- _Aufgabe A_:
Binnen welcher Frist verlangte der Papst laut dem Text über Luthers Ketzerprozess den Widerruf?
- _Aufgabe B_:
Führen Sie den Text über Luthers Ketzerprozess im Anschluss an seinen letzten Satz fort.

Bald wurde Luther im Vatikan angezeigt, im Juni 1518 eröffnete Leo X. den Ketzerprozess. Doch Luthers Landesherr, Kurfürst Friedrich der Weise von Sachsen (1463-1525), schützte seinen Professor. Da im Juni 1519 die Wahl des neuen römisch-deutschen Königs anstand, wollte der Papst die Beziehung zu dem Kurfürsten als Mitglied des Wahlgremiums nicht belasten und ließ den Prozess schleifen. Anfang 1520 nahm der Vatikan den Prozess gegen den Reformator wieder auf.

Am 15. Juni erließ der Papst die Bannandrohungsbulle „Exsurge domine“ („Steh auf, Herr!“), benannt nach Psalm 10,12. Der Folgevers beginnt mit den Worten: „Warum soll der Gottlose Gott lästern?“. Der Papst gebot die Verbrennung sämtlicher Schriften Luthers und forderte von ihm den Widerruf binnen 60 Tagen. Andernfalls treffe ihn der Kirchenbann, dem die Reichsacht zu folgen hatte – Luther wäre exkommuniziert, rechtlos und vogelfrei. Im Herbst wurde das Schreiben bekanntgemacht.

- _Bereitgestelltes Material_:
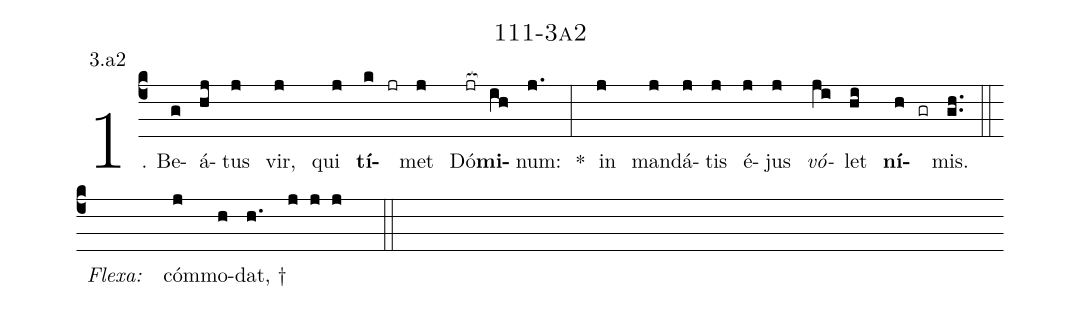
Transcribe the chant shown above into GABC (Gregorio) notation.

name: 111-3a2;
annotation: 3.a2;
%%
(c4)1. Be(g)á(hj)tus(j) vir,(j) qui(j) <b>tí</b>(k jr)met(j) Dó(jr[ocb:1{])<b>mi</b>(ih[ocb:0}])num:(j.) *(:) in(j) man(j)dá(j)tis(j) é(j)jus(j) <i>vó</i>(ji)let(hi) <b>ní</b>(h gr)mis.(gh..) (::)
<eu> <i>Flexa:</i> (////)  cóm(j)mo(h)dat, †</eu>(h.//// j j j  ::)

- _Lösung A_:
Binnen 60 Tagen.

- _Lösung B_:
Gegen den Vatikan erhoben sich einflussreiche Stimmen der Wissenschaft, die Humanisten. Ulrich von Hutten schrieb: „Hier geht es ja nicht um Luther, sondern um alle; nicht nur gegen einen wird das Schwert erhoben, sondern uns alle greift man öffentlich an. Sie wollen nicht, dass man ihrer Tyrannei Widerstand leistet; sie wollen nicht, dass man ihren Betrug aufdeckt, ihre Vorstellung durchschaut, ihrem Wüten trotzt.“

Luthers Gegenschlag war die Verbrennung der Bannandrohungsbulle zusammen mit dem Kirchenrecht am 10. Dezember 1520; zum Ende eines Jahres, in dem er drei seiner reformatorischen Hauptwerke verfasst hatte. Kurz darauf, am 3. Januar 1521, setzte der Papst seine Drohung in die Tat um und veröffentlichte die Bannbulle gegen Luther. Die praktischen Konsequenzen für den Reformator waren aber geringer als erwartet: Luther gewann immer mehr Anhänger, und Kurfürst Friedrich von Sachsen widersetzte sich der Forderung Roms nach einer Auslieferung.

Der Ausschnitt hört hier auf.